The following is dedicated to the people in my life who have made life worth living. Yes, always, but most importantly recently.
Something I have discovered recently is that I have one of the most valuable and enviable things a human can possess – true friends – people who are worth celebrating and who celebrate me in return.
*Gag* ok, yes, I get it… That’s a sappy statement, to say the least, and I guess I didn’t discover it recently as much as it has been intensely and continuously reaffirmed during this difficult time. One of these sappy-moment-inducing friends recently sent the above image, in a group chat, in response to the fact that our group is celebrating almost 10 years of friendship. It was our “friendaversary” that caused me to think about the decision making process that goes into choosing to stay invested in someone’s life. Not necessarily in the form of a romantic relationship, I have definitely been thinking about that A LOT recently, but in the form of an honest-to-God, this is me, deal with it or gtfo, but if you like it then lets get a beer, friendship.

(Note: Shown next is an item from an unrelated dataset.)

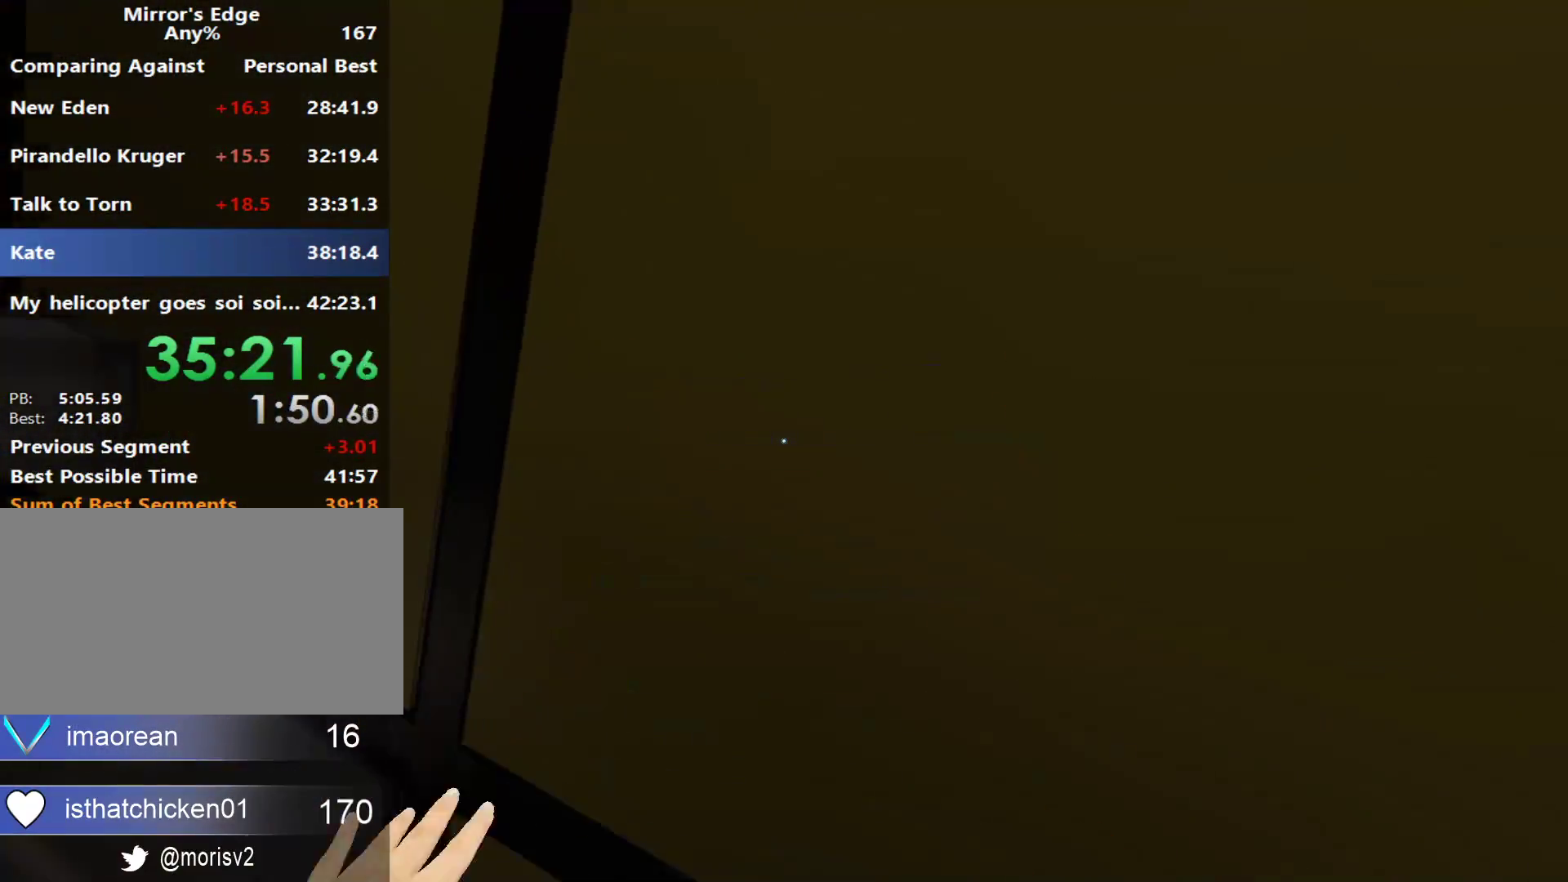
{"keys": ["w"], "mouse": [], "events": []}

If you think about it, friendship is one of the most beautiful things in the world because you are mutually agreeing to put up with someone else’s bullshit in order to receive the warm and fuzzy feelings that come with tolerance, acceptance, and even love. Yes, a friendship should be the foundation for any romantic relationship, but really, it’s a literal foundation for life… To be sought even without the guarantee of the fun perks that come with romance. To me, friendship is the support infrastructure you stand on when all of the ones you have carefully constructed over the years collapse. Because no matter what in your life is crumbling, those people who are emotionally invested in you should always provide you with a safe and solid surface to stand on… the military-grade concrete, reinforced with Rebar, and maybe some magic too, just for good measure… And a little whimsy (Being the daughter of an engineer, I am all about structural integrity, in case you couldn’t tell. Thought I don’t think he would approve the use of magic due to OSHA regulations).
Reaching this conclusion was not easy for me; I took the long, scenic route, to realization. I grew up in a military family and therefore I moved, with my dad, mom, and brother, every 2 years or so. All told, by the time I was 18, I had moved 11 times. The first thing people say when I share this tidbit is, “Wow, that must have been hard.” But I am not sure something can really be considered “hard” if you didn’t know any other way. Regardless, I love the way I grew up. I was able to have experiences that other people can only dream of having. It’s only as I get older that I realize I missed out on certain “typical” experiences that others have, which determine how one interacts with others in “civilian life.” So while I will never regret my upbringing, these realizations have caused me to re-examine my approach to life now that I have a more constant place to call home. I am not claiming to have been emotionally stunted, just that a different life requires a different set of eyes and reactions.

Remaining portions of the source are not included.